(Material provided)

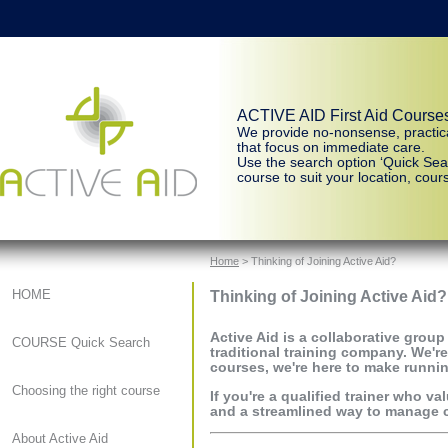
ACTIVE AID First Aid Course
We provide no-nonsense, practic
that focus on immediate care.
Use the search option ‘Quick Sear
course to suit your location, cours
Home
> Thinking of Joining Active Aid?
Thinking of Joining Active Aid?
HOME
Active Aid
is a collaborative group
COURSE Quick Search
traditional training company. We're
courses, we're here to make runnin
Choosing the right course
If you're a qualified trainer who 
and a streamlined way to manage co
About Active Aid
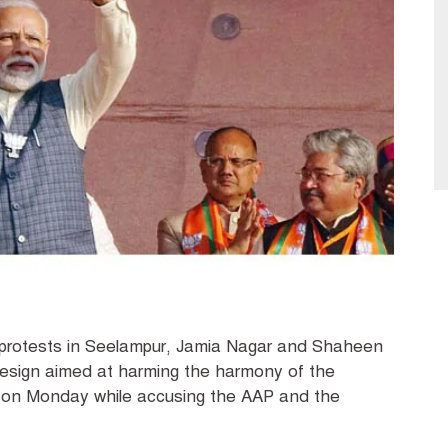
 protests in Seelampur, Jamia Nagar and Shaheen
 design aimed at harming the harmony of the
d on Monday while accusing the AAP and the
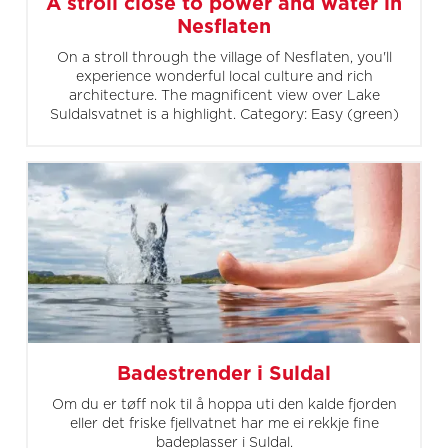
A stroll close to power and water in
Nesflaten
On a stroll through the village of Nesflaten, you'll
experience wonderful local culture and rich
architecture. The magnificent view over Lake
Suldalsvatnet is a highlight. Category: Easy (green)
Badestrender i Suldal
Om du er tøff nok til å hoppa uti den kalde fjorden
eller det friske fjellvatnet har me ei rekkje fine
badeplasser i Suldal.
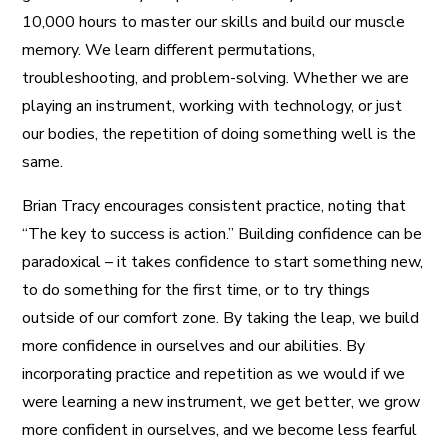
10,000 hours to master our skills and build our muscle
memory. We learn different permutations,
troubleshooting, and problem-solving. Whether we are
playing an instrument, working with technology, or just
our bodies, the repetition of doing something well is the
same.
Brian Tracy encourages consistent practice, noting that
“The key to success is action.” Building confidence can be
paradoxical – it takes confidence to start something new,
to do something for the first time, or to try things
outside of our comfort zone. By taking the leap, we build
more confidence in ourselves and our abilities. By
incorporating practice and repetition as we would if we
were learning a new instrument, we get better, we grow
more confident in ourselves, and we become less fearful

(End Material provided)

What to do: Keep only those lines of the records that hold "confidence", and return them.

Solution for this task:
“The key to success is action.” Building confidence can be
paradoxical – it takes confidence to start something new,
more confidence in ourselves and our abilities. By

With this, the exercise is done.